What you will do ▸ Among the lines below, restate word for word only those from the line with "display:inline-flex; align-items:center; justify-content:center;" through the line with "color:#9b9b9b; font-style:italic; font-size:18px;", with both end lines kept.
═══ Dataset
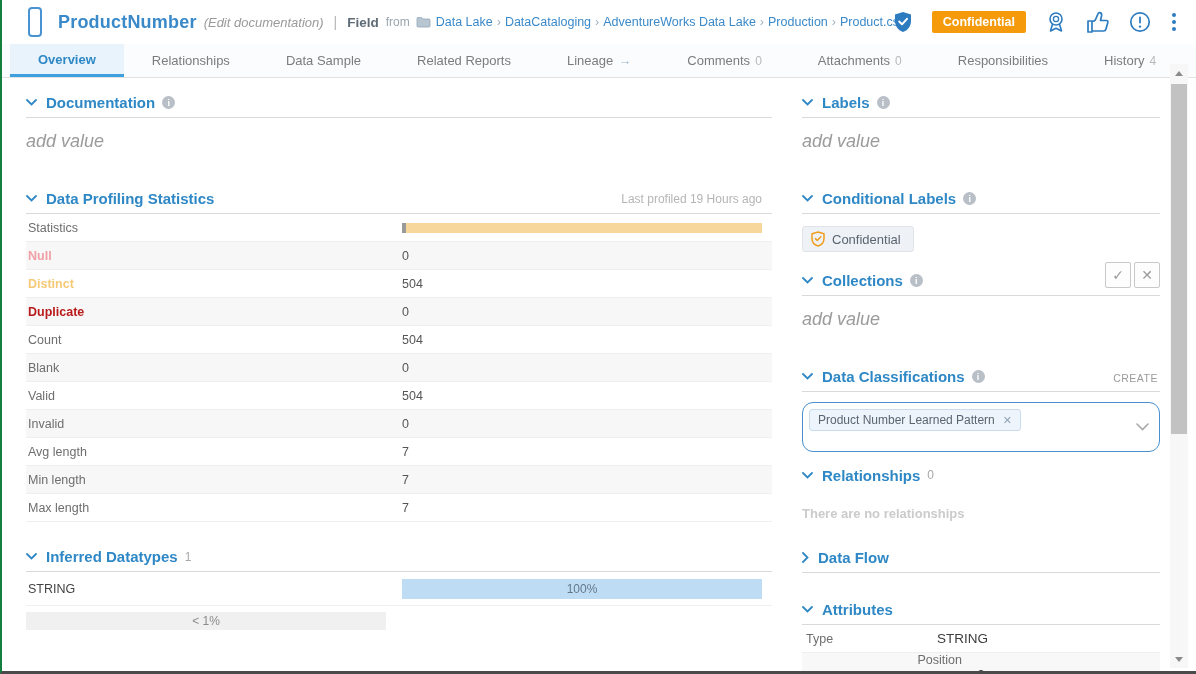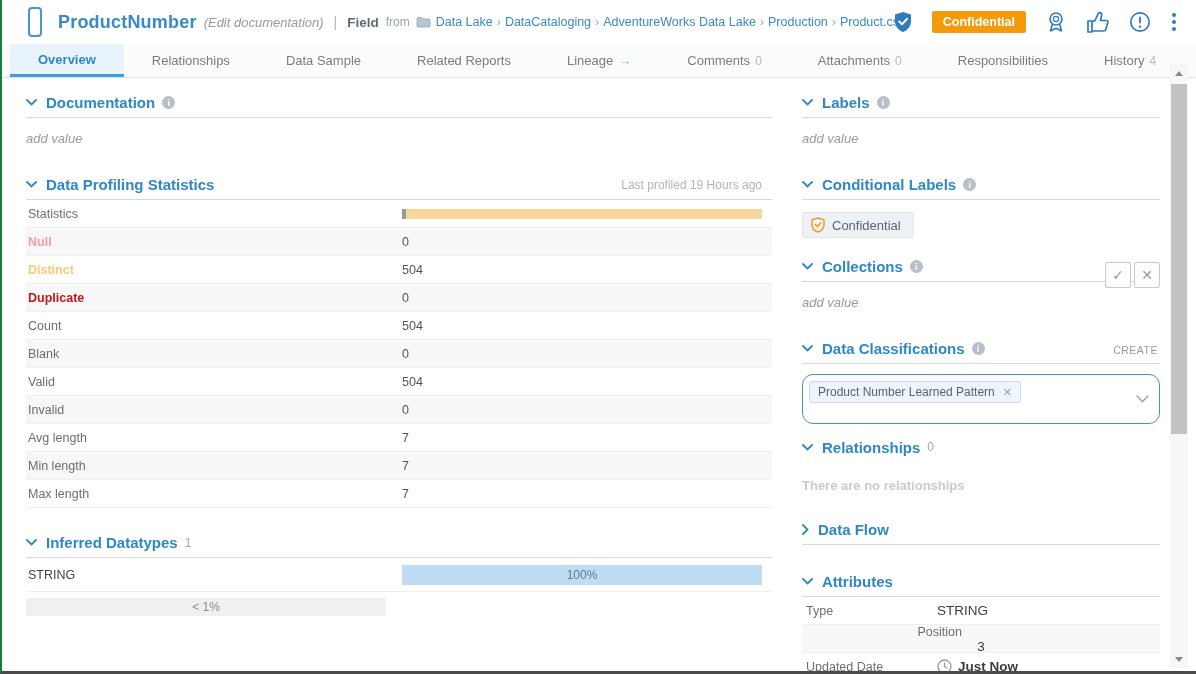--- a/index.html
+++ b/index.html
@@ -43,7 +43,7 @@
                display:inline-flex; align-items:center; justify-content:center; margin-left:7px; }
   .sec-right { position:absolute; right:10px; bottom:7px; font-size:12px; color:#b5b5b5; }
   .sec-count { color:#a9a9a9; font-size:12px; font-weight:normal; margin-left:7px; }
-  .add-value { color:#9b9b9b; font-style:italic; font-size:13px; padding:13px 0 20px 0; }
+  .add-value { color:#9b9b9b; font-style:italic; font-size:18px; padding:13px 0 20px 0; }
   
   .trow { display:flex; align-items:center; height:28px; border-bottom:1px solid #efefef; font-size:12.5px; }
   .trow.alt { background:#f7f7f7; }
══════
Task response ▸
                display:inline-flex; align-items:center; justify-content:center; margin-left:7px; }
   .sec-right { position:absolute; right:10px; bottom:7px; font-size:12px; color:#b5b5b5; }
   .sec-count { color:#a9a9a9; font-size:12px; font-weight:normal; margin-left:7px; }
-  .add-value { color:#9b9b9b; font-style:italic; font-size:13px; padding:13px 0 20px 0; }
+  .add-value { color:#9b9b9b; font-style:italic; font-size:18px; padding:13px 0 20px 0; }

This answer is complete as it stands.